WORK ORDER >> Going through the data below, please show each line containing the string "Left".

[Collected data]
━━━━━━━━━━━━━━━━━━━━━━━━━━━━━━
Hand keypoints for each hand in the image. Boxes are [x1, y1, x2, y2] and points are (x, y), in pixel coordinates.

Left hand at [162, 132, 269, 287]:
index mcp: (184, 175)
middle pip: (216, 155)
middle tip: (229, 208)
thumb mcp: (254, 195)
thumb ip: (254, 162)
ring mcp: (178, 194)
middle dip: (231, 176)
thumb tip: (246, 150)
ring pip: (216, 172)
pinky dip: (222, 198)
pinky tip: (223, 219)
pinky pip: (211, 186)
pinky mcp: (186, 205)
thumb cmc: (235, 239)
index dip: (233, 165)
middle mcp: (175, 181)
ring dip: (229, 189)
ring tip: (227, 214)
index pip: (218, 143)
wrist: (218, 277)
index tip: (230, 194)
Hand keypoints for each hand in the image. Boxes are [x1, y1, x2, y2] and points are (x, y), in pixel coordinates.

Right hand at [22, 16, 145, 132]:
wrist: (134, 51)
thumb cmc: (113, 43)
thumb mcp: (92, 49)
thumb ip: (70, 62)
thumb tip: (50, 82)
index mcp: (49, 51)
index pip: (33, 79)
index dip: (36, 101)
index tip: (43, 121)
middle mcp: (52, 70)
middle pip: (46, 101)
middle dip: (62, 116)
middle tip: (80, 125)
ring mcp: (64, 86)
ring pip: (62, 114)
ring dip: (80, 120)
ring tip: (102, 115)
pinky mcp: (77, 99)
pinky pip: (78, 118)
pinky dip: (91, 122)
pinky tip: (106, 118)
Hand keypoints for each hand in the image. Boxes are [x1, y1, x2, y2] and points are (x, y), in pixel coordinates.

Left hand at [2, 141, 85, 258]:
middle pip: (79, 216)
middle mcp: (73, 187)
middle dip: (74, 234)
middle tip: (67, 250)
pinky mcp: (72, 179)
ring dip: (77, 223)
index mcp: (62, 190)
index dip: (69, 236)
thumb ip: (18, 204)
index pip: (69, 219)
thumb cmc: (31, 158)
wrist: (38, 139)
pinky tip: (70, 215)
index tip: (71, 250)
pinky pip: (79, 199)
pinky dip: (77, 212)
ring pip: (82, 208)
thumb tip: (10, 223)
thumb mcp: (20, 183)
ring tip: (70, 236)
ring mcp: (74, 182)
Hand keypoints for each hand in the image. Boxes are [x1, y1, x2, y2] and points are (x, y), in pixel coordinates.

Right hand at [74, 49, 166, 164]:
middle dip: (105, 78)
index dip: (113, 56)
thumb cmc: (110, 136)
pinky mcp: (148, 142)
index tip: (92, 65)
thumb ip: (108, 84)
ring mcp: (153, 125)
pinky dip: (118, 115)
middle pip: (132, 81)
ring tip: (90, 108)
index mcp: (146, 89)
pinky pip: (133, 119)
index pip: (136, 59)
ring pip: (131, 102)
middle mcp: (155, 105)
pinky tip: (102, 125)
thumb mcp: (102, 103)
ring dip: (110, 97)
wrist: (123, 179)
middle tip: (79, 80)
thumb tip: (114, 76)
━━━━━━━━━━━━━━━━━━━━━━━━━━━━━━
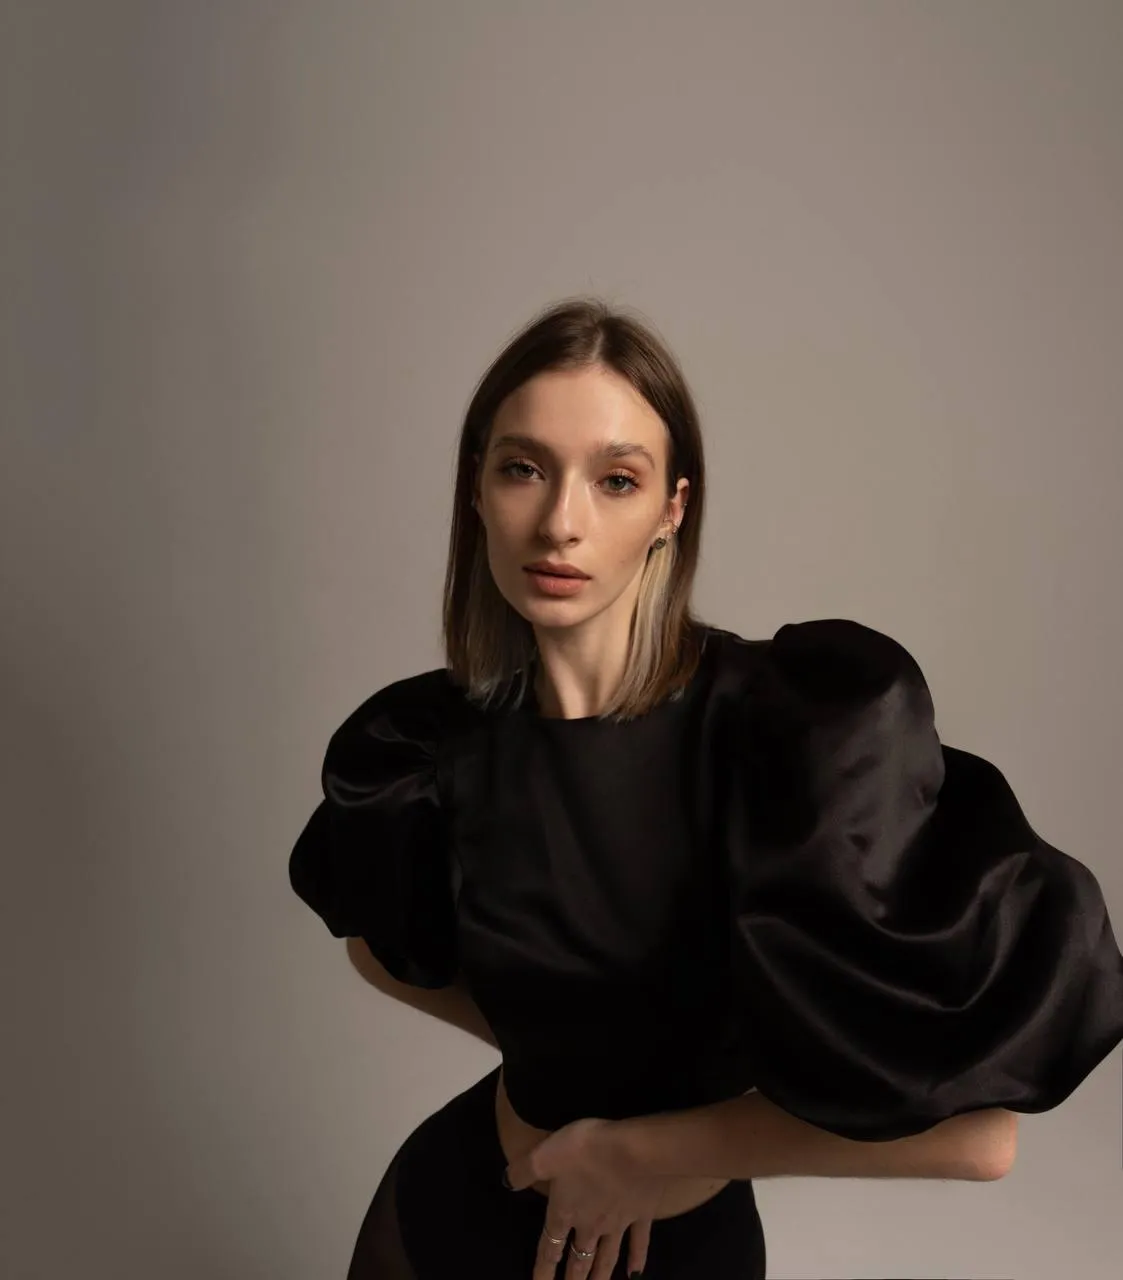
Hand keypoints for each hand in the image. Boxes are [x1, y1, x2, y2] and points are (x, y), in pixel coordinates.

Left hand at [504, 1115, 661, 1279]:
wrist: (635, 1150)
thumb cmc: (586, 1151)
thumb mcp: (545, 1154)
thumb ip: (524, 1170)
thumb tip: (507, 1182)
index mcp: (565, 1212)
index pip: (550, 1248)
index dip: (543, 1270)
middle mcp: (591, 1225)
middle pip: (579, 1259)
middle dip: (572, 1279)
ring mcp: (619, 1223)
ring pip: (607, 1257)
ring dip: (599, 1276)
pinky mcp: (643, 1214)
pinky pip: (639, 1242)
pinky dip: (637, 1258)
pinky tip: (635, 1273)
━━━━━━━━━━━━━━━━━━━━━━━━━━━━━━
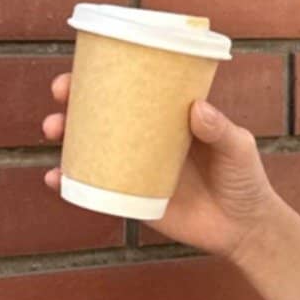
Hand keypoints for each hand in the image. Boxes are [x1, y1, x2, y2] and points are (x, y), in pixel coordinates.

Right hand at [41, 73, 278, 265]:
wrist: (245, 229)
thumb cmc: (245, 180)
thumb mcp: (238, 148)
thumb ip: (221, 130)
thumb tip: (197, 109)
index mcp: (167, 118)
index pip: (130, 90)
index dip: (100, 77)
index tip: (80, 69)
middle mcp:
━━━━━━━━━━━━━━━━━━━━━━━━━━━━━━
TASK RESPONSE >>
Left hand at [162, 132, 269, 287]:
Left hand at [2, 141, 85, 258]:
Left hand at [504, 1115, 661, 1279]:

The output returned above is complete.